正文
_ _ _ _ _ _ _
本公开涉及图像处理领域,具体地,涉及一种练字格检测方法、装置、可读介质及电子设备。
在智能练字点评技术中,练字格的位置检测及分类对于整个智能点评环节至关重要。以练字格为基准,可辅助判断字的倾斜程度和大小、可判断并分类田字格是否包含字、可辅助矫正拍照产生的透视变换,使得后续点评更精准。对于字帖练字格检测,相关技术来主要基于直线检测如霍夫变换、轮廓检测或角点检测,结合矩形的几何特征进行噪声过滤,得到最终的练字格检测结果。因此现有的练字格检测算法对不同背景、不同光照鲁棒性较差,对于矩形检测中的参数选择比较敏感,检测精度较低,检测速度较慢,而且现有练字格检测算法也不直接支持对检测框进行是否包含手写字、是否为完整田字格的判断及分类。
发明内容
提供该发明内容部分以便以简要的形式介绍构思,这些构思将在后面的具体实施方式部分被详细描述。该发明内容部分并不旨在标识要求保护的技术方案的关键特征或必要特征,也不旨在用于限制所要求的保护的技术方案的范围。
第一方面,本公开提供一种练字格检测方法,所述方法包括:
获取目标图像;
根据预先训练好的练字格检测模型确定所述目标图像中的各个练字格的位置信息及练字格类型,所述练字格类型为完整且含字的练字格、完整且不含字的练字格、不完整且含字的练字格、不完整且不含字的练字格中的任一者。
第二方面,本公开化提供一种练字格检测装置,所述装置包括:
获取模块,用于获取目标图像;
处理模块,用于根据预先训练好的练字格检测模型确定所述目标图像中的各个练字格的位置信息及练字格类型,所述练字格类型为完整且含字的练字格、完整且不含字的练字格、不完整且含字的练字格、不完整且不含字的练字格中的任一者。
第三方面,本公开还提供一种非瞬态的计算机可读介质,其上存储有计算机程序,该程序被处理装置执行时实现以上所述方法的步骤。
第四方面,本公开还提供一种电子设备,包括:
存储装置,其上存储有计算机程序;
处理装置,用于执行所述存储装置中的所述计算机程序,以实现以上所述方法的步骤。
第五方面,本公开还提供一种计算机程序,该程序被处理装置执行时实现以上所述方法的步骤。
第六方面,本公开还提供一种计算机程序产品,其上存储有计算机程序,该程序被处理装置执行时实现以上所述方法的步骤。
通过上述技术方案,能够通过预先训练好的练字格检测模型对任意上传图像进行检测,仅通过图像信息即能检测得到该目标图像中各个练字格的位置及类型,这样无需用户在能够获取到用户书写信息等具有特定功能的书写设备上进行练字,也无需完全靠人工来对用户上传的图像进行识别判断,并且,还能够对田字格、米字格、方格等任意练字格纸张上的练字格进行位置和类型判断,这样不仅使得用户能够清楚地得到该目标图像中的练字状态,而且还能便于后续对用户的书写内容进行剪裁等操作,而且对练字格类型的判断结果还可以用于智能检测练字完成率,或者提醒用户是否需要重新拍摄等,因此大大提高了用户体验。
_ _ _ _ _ _ _
区域标注条目
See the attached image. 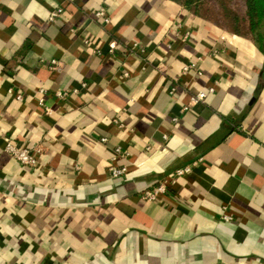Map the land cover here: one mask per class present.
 Segmentation results:
<instances>
[{"label":"crops","instance_id":"obj_1","mask_svg":"<svg viewBox=\"0 0 264 264\" xmlns=\"http://www.w3.org/2000/svg\"><path fill=\"white\" fill-rule=\"evenodd\" d=\"M0 264H264L254 40L169 0H0Z\"/></svg>","mask_w":264,"mask_h":264},{"label":"trees","instance_id":"obj_2","mask_svg":"<svg viewBox=\"0 0 264 264\" xmlns=\"http://www.w3.org/2000/svg\"><path fill=\"white\" fill-rule=\"evenodd\" d=\"M218 30L254 40L264 54V0H169Z\"/></svg>","mask_w":264,"mask_h":264},{"label":"built area","instance_id":"obj_3","mask_svg":"<svg viewBox=\"0 0 264 264\" xmlns=\"http://www.w3.org/2000/svg\"><path fill=\"white\" fill-rule=\"evenodd\" d=\"M58 12H54L51 15V19H54L56 16H58ZM95 16L103 19L105 23H110V18L107 16L106 11L101 8L99 9L96 13ZM189 36V33L186 34V37ZM53 64H56V62L53 61ZM192 70H196L198 74H201V71L198 69L196 64H188L184 67V72H190ZM70 92L77 93L78 90H73V91H64V92H59L57 95L60 98H65L70 94ZM209 92H214V89L211 88L209 89ZM207 96L206 91H202L198 93L193 100L198 102V101H203ZM18 98L22 99V95L18 94ZM188 107H184V110H187ZM177 120V119H175ZM5 150L8 152L13 158H15L23 167H30V168H36L38 167V159L36 157V154L34 153L33 150H31L28 147L25 146H20L18 145L14 140L7 138L6 139V145H5ZM117 153L120 152V149L116 151ZM192 169V166H187L181 169H178L173 175L172 178L182 176L188 172H190ZM126 169L125 168H118L114 165L110 166V174L113 177H120L125 173ZM167 190V181H162L160 182L157 186L151 189H147L141 196L143 201H156L159 199V196L161 194H164ZM226 220H229L230 218L228 216H225Z\"/></svg>","mask_w":264,"mask_h":264},{"label":"rangeland","instance_id":"obj_4","mask_svg":"<svg viewBox=\"0 0 264 264\" xmlns=\"http://www.w3.org/2000/svg\"><path fill=\"white\" fill-rule=\"evenodd\" d=\"M232 1H235V2L238 1L239 2V1H242V0H232Z\"/></svg>","mask_w":264,"mask_h":264}]
</instances>
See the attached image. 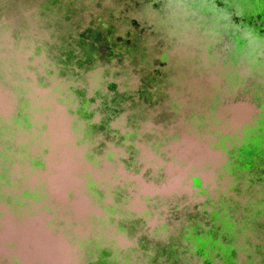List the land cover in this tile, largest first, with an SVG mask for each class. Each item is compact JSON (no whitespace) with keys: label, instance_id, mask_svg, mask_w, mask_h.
<instances>
[{"label":"water","instance_id":"1","mask_svg":"<svg viewBox=\"0 0 264 264\" xmlns=\"http://www.w3.org/2000/svg\"><path fill=\"white\" fill-rule=\"evenodd\" d=\"M116 1L0 0V222L5 215L17 222L44 216L47 229L60 233L73 249L72 264H264V174L233 169L230 156L242 129L253 123L256 104L248 96L228 97L225 106L253 111L236 129L219 113L222 107L208 109L202 124L186 118L192 108L182 110L171 95L144 102L139 90L158 51L149 40L146 61L125 52L108 54L105 47L127 30L117 13L114 21L106 14ZM165 1L170 6L218 1L234 8L247 22L244 50L253 51L257 36L264 62V0ZM173 36L162 49L170 73L163 88L169 94L185 86L233 82L231 69L211 66L209 50L194 29ZM59 120L69 121L76 146L81 143L84 151L83 193L95 207L86 226L80 227L68 206L74 193L63 205L47 184L60 163ZM185 132L221 156V164L199 166L180 158ZM224 134L229 139L223 141ZM108 167L119 170L115 181L98 180L95 172ZM178 168L186 171L182 188L166 192L169 171ZM139 182L152 192L139 195L141 207L135 210L130 201ZM256 213L257 236L249 222ZM224 220L233 227L226 248L211 235L226 227ZM8 247L0 251V264H23L13 245Z\"/></svg>","mask_w":264,"mask_h":264},{"label":"flooded vegetation","instance_id":"2","mask_svg":"<svg viewBox=\"0 0 264 264\" xmlns=\"http://www.w3.org/2000/svg\"><path fill=\"white\" fill-rule=\"evenodd\" d=\"M113 6L114 9L106 11L107 16L114 21L117 13L119 15L117 21L123 23L127 30L114 43L105 47L108 54L119 55L125 52L136 60L146 61L150 58L147 51L149 40L154 42L158 51V57L152 58L153 71L148 73L147 83L139 90L144 102H149L154 95L159 97V102L169 98V90L163 88L165 87L163 83L170 74L164 68L168 58L162 49L165 46L164 42L169 41V37L176 39L173 35L182 33L183 29H194L196 37L200 39V45L206 46L209 50L212 67L222 66L232 70L233 75L228 76L233 80L230 84L217 85V88L210 85L185 86L177 90V97L179 101L184 99L188 107L192 108L186 110V118L198 119L202 124L208 118V109L213 113L220 107H225L231 94L235 96L234 100L250 97L256 104L258 112L254 115L253 123L242 129L239 142L230 156L233 160V169L249 168L256 173L259 169L262 171L261 174H264V62L257 53V36L253 51L244 50L241 36L247 24L246 19L236 14L234 8L218 1L210 5L190 3L170 6L165 0H117ZM196 16L204 19H197ZM172 17L177 21L172 22ZM113 27L114 25L109 28L111 34L116 30V27L114 29ZM261 40L264 42V31ZM225 45L228 48L222 52ZM262 53L264 55V51ZM200 54V51H197L199 57ZM195 64L197 65L196 60ZM184 76L183 74L182 79ZM193 76L197 77V74ZM158 86L162 89L158 88L153 94L151 89ZM198 91H201V98L194 97ZM181 107L183 108L182 105ZM227 136L225 134L222 136L223 141L225 138L229 139L230 136ZM213 222L215 223L214 220ZM249 222L250 230L257 236V213ZM224 224L226 227L222 225L221 229L215 230L216 233L212 231L211 235L219 239L221 246L226 248L230 246L228 233L233 227L230 228L229 220H224Z\"/></svg>","mask_w":264,"mask_h":264},{"label":"rangeland","instance_id":"3","mask_svg":"<svg viewBox=\"0 0 264 264\" xmlns=\"http://www.w3.org/2000/svg\"><path fill=\"white\" fill-rule=\"evenodd\" d=\"M197 82L201 83V80L199 79ZM170 95L173 100L182 103H180L183 106L182 110L188 107L184 99L179 101L177 90H173ZM194 97L201 98V91L195 92ZM219 113L228 117L229 125L236 129H239L242 124L250 120L253 115V111L243 105H227L222 107ZM55 124L59 130V140L56 143L61 148L60 163L58 168L46 177L47 184L51 194L63 205L68 203V193H74V199L68 206L72 209L80 227L86 226L88 218L95 212V207L83 193L81 174L84 171V151L81 149L80 141H77L80 146H76L75 138L69 131L70 123L68 120H59ZM204 139L209 141L208 136H204ZM182 145L183 148L179 153V157L190 162V164L202 166L203 163L210 162L213 168H216L222 162L221 156L209 151L206 144L203 145L194 134L183 133ZM169 172L172 173L171 182L165 190L173 193L180 187L182 188L180 185L186 176V171L178 168ZM121 173L123 172L120 170ZM95 175L98 180L107 178V180L115 181V178L119 175V170L108 167L102 172L96 171ZM206 178L209 181L212 180L209 172L206 173ZM136 192L137 194H134L132 199L133 202L130 201L132 208L135 210L141 207L139 195L152 192V189L139 182ZM47 223V219L41 215L21 222L14 221L9 215H5L3 221L0 222V251L5 252L4 250L9 248L8 245L11 244L13 245V254L20 257L23 264H35V261H40L42 264H72L75 259L73 249L67 245L60 233L47 230V240L50 241V245L47 249L41 247L42 242L36 236L40 234V226L43 227ZM78 234L82 236L80 228ZM42 257H47V259L42 261Z\"/></svg>","mask_w":264,"mask_h":264},{"label":"trees","instance_id":"4","mask_svg":"<svg viewBox=\"0 0 264 264\" xmlns=\"http://www.w3.org/2000/svg\"><path fill=\"white\" fill-rule=\"evenodd\" d=\"M47 230H48L47 229V224L44 225L43 227L40 226V234L36 236V238H38V240L40 242H42V246L41 245L40 246L42 248H44V249H47L49 247V245H50V241L47 240V237H48V235L46 234V231ZM42 258H43V259H41L42 261L45 260V259H47V257H42Z\"/></svg>","mask_w":264,"mask_h":264}]
</instances>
_ _ _ _ _ _ _
设定任务
A: 改写关于练字格检测的正文，从“在智能练字点评技术中,练字格”开始，到“否为完整田字格的判断及分类。”结束，并将其中的“鲁棒性”换成“稳健性”。
B: 续写关于练字格检测方法的正文，紧接其最后一句写下去。
上述数据在此无需参考。

输出结果
A:
在智能练字点评技术中,练字格的位置检测及分类对于整个智能点评环节至关重要。以练字格为基准,可辅助判断字的倾斜程度和大小、可判断并分类田字格是否包含字、可辅助矫正拍照产生的透视变换,使得后续点评更精准。对于字帖练字格检测,相关技术来主要基于直线检测如霍夫变换、轮廓检测或角点检测,结合矩形的几何特征进行噪声过滤,得到最终的练字格检测结果。因此现有的练字格检测算法对不同背景、不同光照稳健性较差,对于矩形检测中的参数选择比较敏感,检测精度较低,检测速度较慢,而且现有练字格检测算法也不直接支持对检测框进行是否包含手写字、是否为完整田字格的判断及分类。

B:
本公开的其他特征和优点将在随后的具体实施方式部分予以详细说明。
结合附图并参考以下具体实施方式,本公开各实施例的上述和其他特征、优点及方面将变得更加明显。贯穿附图中,相同或相似的附图标记表示相同或相似的元素。应当理解附图是示意性的,原件和元素不一定按照比例绘制。在附图中:
图1是根据本公开一示例性实施例示出的一种练字格检测方法的流程图。
图2是根据本公开又一示例性实施例示出的一种练字格检测方法中四种不同类型的练字格的示意图。
图3是根据本公开又一示例性实施例示出的一种练字格检测方法的流程图。
图4是根据本公开又一示例性实施例示出的一种练字格检测方法的流程图。
图5是根据本公开又一示例性实施例示出的一种练字格检测方法的流程图。
图6a是根据本公开一示例性实施例示出的一种练字格检测方法中练字格检测模型训练时训练数据中的练字格四个角点的标注方式的示意图。
图6b是根据本公开一示例性实施例示出的一种练字格检测方法中练字格检测模型检测得到的练字格四个角点的顺序的示意图。
图7是根据本公开一示例性实施例示出的一种练字格检测装置的流程图。
图8示出了适于用来实现本公开实施例的电子设备的结构示意图。
下面将参照附图更详细地描述本公开的实施例。虽然附图中显示了本公开的某些实施例,然而应当理解的是,本公开可以通过各种形式来实现,而且不应该被解释为限于这里阐述的实施例,相反提供这些实施例是为了更加透彻和完整地理解本公开。应当理解的是,本公开的附图及实施例仅用于示例性作用,并非用于限制本公开的保护范围。
应当理解,本公开的方法实施方式中记载的各个步骤可以按照不同的顺序执行,和/或并行执行。此外,方法实施方式可以包括附加的步骤和/或省略执行示出的步骤。本公开的范围在此方面不受限制。
本文使用的术语“包括”及其变形是开放性包括,即“包括但不限于”。术语“基于”是“至少部分地基于”。术语“一个实施例”表示“至少一个实施例”;术语“另一实施例”表示“至少一个另外的实施例”;术语“一些实施例”表示“至少一些实施例”。其他术语的相关定义将在下文描述中给出。
需要注意,本公开中提及的“第一”、“第二”等概念仅用于对不同的装置、模块或单元进行区分,并非用于限定这些装置、模块或单元所执行的功能的顺序或者相互依存关系。
需要注意,本公开中提及的“一个”、“多个”的修饰是示意性而非限制性的,本领域技术人员应当理解,除非在上下文另有明确指出,否则应该理解为“一个或多个”。
本公开实施方式中的多个装置之间所交互的消息或者信息的名称仅用于说明性的目的,而并不是用于对这些消息或信息的范围进行限制。
图1是根据本公开一示例性实施例示出的一种练字格检测方法的流程图。如图1所示,所述方法包括步骤101和步骤102。
在步骤101中,获取目标图像。该目标图像可以是用户用任意设备拍摄得到的任意格式的图像。例如,在手写练字的场景中,大多需要学生在格纸上进行书写之后,拍摄书写 内容上传至老师处进行点评。此时,学生对在格纸上的书写内容进行拍摄所得到的图像即可为该目标图像。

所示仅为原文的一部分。